クタクタに疲れて帰宅したら、回らない頭で家庭教師から数学の問題を解かされる。
私ならゴーモンである。
あー中学なんてとうに終わってよかった!とニヤニヤする母。

同じ部活に、小学校が同じのすごく優秀な男の子がいる。
中学の入学式で、代表で挨拶文を読んだような子である。
こんな子を育てたお母さんってどんな人かというと、やっぱりさすがという感じの方で、明るくて誰とでも仲良くできて、PTA活動も嫌な顔一つしないで参加されている。
私もくじ引きで当たって同じ役員になったので、最近そのお母さんと話す機会が増えた。

「どうやったらあんな優秀な子に育つの?」
と、一度でいいから言われてみたいけど妄想で終わっている、言う方ばっかりの質問をしたら
「歴史が好きなのは私も好きだからで、一緒に中国なんかのドラマを見るのよ」
と返ってきた。
親子で中国の歴史ドラマを鑑賞する?うちではありえん…と感心していたら
「何言ってるのよ。ピノコちゃんといえばビー玉で…」
「ビー玉?」


小学校4年生くらいだっただろうか。
生徒たちは、図工の課題でボール紙を使ってビー玉を転がす模型を作った。
高い塔にしたり、滑り台やトンネルを作ったり迷路風にしたり、形も発想も自由だった。
その工作で、娘が立派なものを作ったのではない。
参観日が終わったあとで、作品展示会があるのでお子さんと見にいってくださいと言われて、展示室に行ったら、娘のそれは貧弱でつまらない出来だった。

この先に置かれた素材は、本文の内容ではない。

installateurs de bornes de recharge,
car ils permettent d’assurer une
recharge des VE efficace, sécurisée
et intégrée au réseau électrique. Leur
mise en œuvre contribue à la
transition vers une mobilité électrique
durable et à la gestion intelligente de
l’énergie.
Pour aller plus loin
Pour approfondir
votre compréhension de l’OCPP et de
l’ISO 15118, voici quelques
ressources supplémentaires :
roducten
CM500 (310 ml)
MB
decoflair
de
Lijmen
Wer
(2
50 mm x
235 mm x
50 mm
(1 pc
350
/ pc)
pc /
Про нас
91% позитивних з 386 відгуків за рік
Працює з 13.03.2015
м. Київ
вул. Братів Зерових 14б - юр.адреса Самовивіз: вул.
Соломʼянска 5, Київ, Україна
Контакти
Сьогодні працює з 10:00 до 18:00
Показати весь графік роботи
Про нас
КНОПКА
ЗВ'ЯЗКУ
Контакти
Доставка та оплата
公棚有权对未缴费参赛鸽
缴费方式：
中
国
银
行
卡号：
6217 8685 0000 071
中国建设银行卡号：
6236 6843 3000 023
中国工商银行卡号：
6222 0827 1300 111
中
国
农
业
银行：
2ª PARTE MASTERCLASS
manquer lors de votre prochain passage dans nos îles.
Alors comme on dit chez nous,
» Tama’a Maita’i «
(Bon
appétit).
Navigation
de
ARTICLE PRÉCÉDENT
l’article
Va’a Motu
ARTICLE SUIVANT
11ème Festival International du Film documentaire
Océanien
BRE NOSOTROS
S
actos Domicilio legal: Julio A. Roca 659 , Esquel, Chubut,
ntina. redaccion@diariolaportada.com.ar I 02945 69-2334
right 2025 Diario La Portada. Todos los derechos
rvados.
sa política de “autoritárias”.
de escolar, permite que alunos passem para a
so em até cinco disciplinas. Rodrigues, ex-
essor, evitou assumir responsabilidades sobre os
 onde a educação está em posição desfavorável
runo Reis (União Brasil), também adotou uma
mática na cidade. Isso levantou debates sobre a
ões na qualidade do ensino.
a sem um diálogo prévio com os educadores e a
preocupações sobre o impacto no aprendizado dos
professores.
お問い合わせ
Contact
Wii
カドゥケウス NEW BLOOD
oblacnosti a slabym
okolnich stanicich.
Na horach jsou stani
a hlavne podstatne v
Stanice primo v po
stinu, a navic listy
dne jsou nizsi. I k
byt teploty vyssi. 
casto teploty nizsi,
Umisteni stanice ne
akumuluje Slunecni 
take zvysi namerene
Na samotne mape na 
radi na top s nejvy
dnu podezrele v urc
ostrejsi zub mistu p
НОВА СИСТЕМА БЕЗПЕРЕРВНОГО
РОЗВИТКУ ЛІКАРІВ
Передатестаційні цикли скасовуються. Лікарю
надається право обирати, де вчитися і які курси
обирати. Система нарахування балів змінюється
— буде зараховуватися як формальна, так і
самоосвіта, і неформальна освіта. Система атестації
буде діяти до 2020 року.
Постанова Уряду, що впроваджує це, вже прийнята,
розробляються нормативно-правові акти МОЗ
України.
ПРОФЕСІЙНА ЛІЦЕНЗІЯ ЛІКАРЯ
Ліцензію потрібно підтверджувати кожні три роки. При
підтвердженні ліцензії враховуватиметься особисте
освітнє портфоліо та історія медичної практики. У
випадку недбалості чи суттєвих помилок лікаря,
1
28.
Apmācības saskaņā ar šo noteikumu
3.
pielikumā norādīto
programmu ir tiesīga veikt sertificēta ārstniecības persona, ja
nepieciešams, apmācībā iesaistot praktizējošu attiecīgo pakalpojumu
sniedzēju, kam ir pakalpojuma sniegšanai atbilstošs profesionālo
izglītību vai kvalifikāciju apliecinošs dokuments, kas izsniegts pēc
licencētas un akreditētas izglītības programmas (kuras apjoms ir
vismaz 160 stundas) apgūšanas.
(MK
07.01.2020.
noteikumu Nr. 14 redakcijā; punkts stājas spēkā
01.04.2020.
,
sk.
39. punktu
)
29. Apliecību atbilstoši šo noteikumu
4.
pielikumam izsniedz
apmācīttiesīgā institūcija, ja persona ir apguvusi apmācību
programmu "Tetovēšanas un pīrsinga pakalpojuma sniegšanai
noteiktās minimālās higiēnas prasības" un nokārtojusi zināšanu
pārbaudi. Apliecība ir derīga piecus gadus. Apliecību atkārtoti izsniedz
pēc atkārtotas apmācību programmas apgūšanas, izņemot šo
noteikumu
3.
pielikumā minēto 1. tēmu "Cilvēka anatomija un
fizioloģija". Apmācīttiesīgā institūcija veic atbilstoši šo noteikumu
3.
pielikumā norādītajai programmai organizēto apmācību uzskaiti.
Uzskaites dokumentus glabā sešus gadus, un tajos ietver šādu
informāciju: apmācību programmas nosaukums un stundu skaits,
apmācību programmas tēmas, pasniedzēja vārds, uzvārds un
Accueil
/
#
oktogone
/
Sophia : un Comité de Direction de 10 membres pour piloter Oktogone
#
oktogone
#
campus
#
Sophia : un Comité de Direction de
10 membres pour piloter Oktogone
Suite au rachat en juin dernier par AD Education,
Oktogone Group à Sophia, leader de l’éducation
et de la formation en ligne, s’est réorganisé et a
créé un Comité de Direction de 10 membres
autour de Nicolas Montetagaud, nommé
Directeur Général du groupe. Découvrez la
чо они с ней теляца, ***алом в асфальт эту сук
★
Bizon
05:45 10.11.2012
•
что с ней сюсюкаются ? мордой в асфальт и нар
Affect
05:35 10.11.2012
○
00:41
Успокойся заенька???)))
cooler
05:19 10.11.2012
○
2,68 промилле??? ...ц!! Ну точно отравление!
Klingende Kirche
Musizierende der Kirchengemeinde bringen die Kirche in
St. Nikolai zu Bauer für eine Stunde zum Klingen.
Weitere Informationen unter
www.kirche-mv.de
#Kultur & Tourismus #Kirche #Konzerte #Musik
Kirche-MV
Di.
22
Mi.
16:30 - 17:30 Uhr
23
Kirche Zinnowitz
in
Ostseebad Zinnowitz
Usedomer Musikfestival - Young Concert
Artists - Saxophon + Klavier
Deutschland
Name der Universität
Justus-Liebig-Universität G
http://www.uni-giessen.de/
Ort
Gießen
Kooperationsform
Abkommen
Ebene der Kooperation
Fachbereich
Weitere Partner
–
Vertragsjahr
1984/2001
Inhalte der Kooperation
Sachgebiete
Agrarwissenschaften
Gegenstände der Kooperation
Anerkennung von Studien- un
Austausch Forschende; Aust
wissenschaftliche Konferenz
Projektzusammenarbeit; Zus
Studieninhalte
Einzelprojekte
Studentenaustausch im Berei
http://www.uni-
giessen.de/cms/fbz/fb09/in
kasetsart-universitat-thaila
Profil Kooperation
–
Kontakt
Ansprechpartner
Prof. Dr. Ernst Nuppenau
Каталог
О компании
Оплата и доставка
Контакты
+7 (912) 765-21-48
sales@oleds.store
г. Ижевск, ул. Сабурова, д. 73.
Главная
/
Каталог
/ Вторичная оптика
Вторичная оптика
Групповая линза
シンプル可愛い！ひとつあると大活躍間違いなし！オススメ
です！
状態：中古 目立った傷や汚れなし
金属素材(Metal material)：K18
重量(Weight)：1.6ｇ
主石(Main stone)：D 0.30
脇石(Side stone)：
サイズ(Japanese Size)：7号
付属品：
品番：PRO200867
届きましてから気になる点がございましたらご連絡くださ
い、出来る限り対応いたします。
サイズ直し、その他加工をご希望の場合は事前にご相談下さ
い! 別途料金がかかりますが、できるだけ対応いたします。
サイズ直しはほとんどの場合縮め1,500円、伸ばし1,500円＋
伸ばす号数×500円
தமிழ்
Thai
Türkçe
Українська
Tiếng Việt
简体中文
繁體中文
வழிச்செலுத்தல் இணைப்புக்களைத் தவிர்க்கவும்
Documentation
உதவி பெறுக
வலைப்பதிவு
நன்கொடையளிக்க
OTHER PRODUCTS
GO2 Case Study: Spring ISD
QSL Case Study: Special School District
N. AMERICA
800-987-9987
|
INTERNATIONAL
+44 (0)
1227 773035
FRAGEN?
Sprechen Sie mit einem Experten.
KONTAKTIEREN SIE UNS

しかし彼女は私の手をひっぱり、目を輝かせて教室に飛び込むと、ポケットからうれしそうにビー玉を取り出した。
すべての作品につ残らずビー玉を転がしてみたくて、家から大事に持ってきていたのである。
そして端から順番に、一つづつ試していった。
「こんなことする子、初めて見たわ…」
そのお母さんは大笑いしながらその様子を見ていたそうで、それをずっと覚えていてくれていたのだ。

ちなみにいちばん面白くて、最後まで滞りなく転がった大作を作ったのが、そのお母さんの息子さんの作った作品だった。
私が見ても完成度が群を抜いていた。
娘は「見て!見て!」と興奮しながら何度も転がしていた。

いや、どうせならこんな作品を作る子の方がいいよと思ったけど、「こんな子初めて見た」なんてお世辞でも褒めてくれる…こんなお母さんだから優秀な子に育つんだなあと改めて思った。